◆ **MATERIAL PROVIDED**
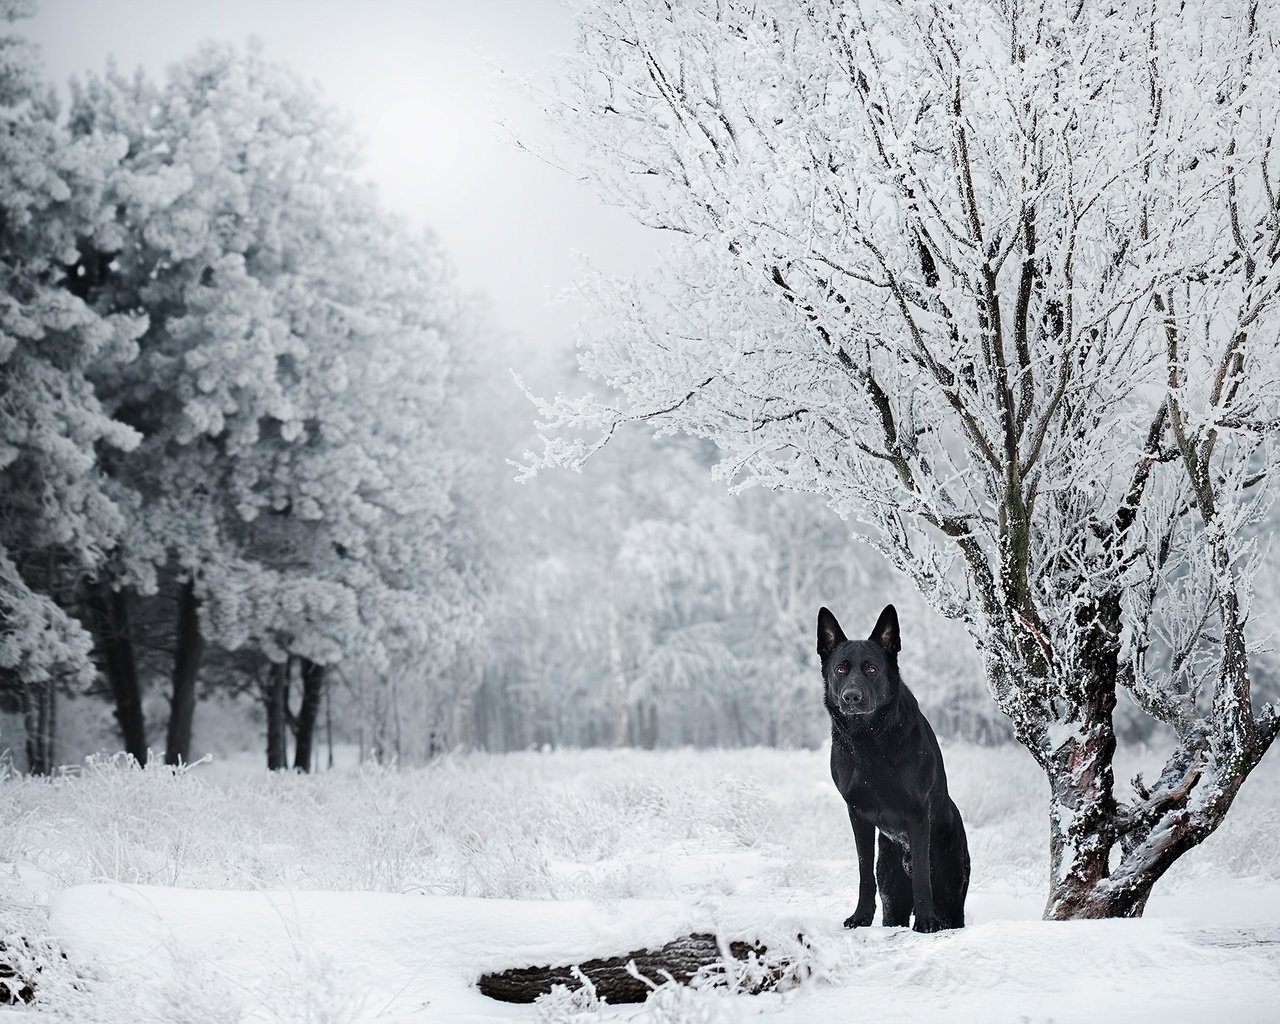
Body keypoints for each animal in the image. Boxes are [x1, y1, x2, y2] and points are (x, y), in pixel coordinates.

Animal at [819, 604, 967, 931]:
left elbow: (923, 876)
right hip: (892, 895)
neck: (868, 740)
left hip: (952, 898)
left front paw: (925, 921)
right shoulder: (857, 814)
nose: (851, 697)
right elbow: (864, 873)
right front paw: (861, 916)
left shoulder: (916, 812)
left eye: (872, 669)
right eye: (841, 669)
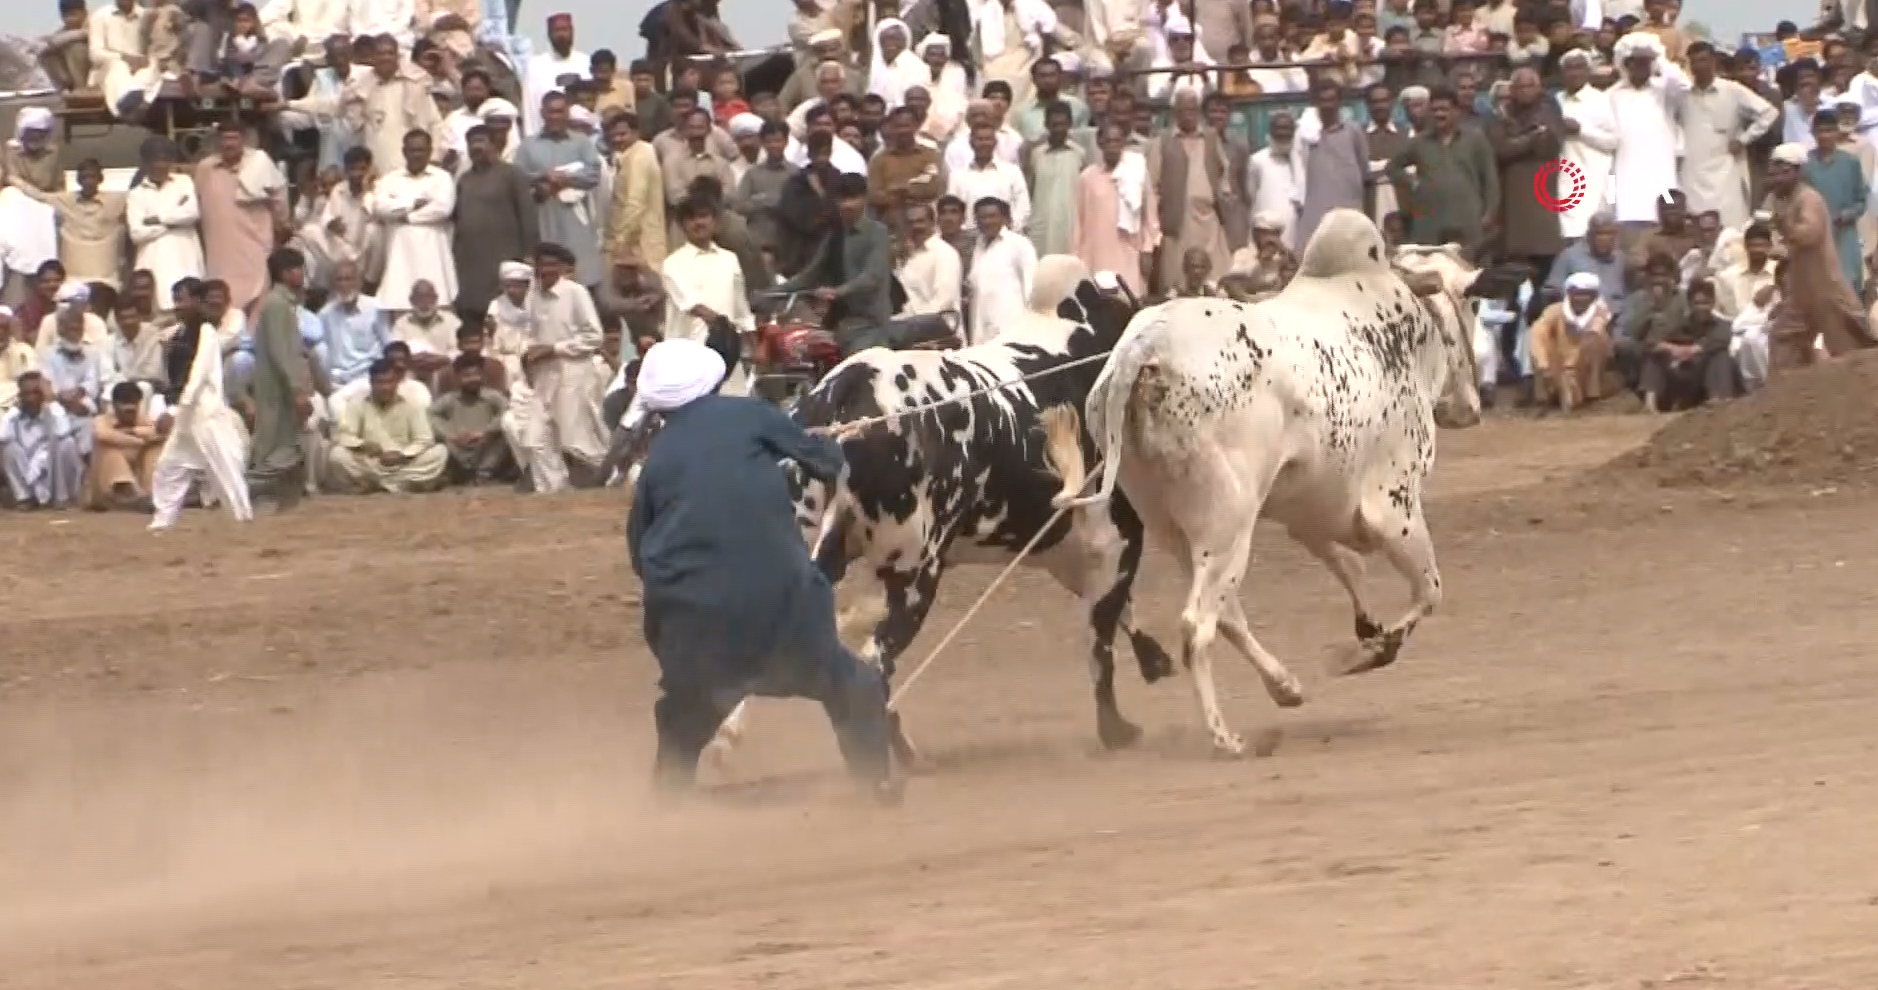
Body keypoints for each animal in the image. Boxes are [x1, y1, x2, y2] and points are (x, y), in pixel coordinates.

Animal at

◆ **ACTION ITEM**
From the line containing "right elbow: (864, 873)" to the final line above, both included, transcribe every line exactly and leave all pictures out.

◆ **ANSWER BELOW**
right elbow: (864, 873)
right front paw: (861, 916)
left shoulder: (916, 812)
left eye: (872, 669)
right eye: (841, 669)
Body keypoints for each animal in the image. Boxes are [x1, y1, x2, y2] and points are (x, y), in pixel coordinates.

Animal at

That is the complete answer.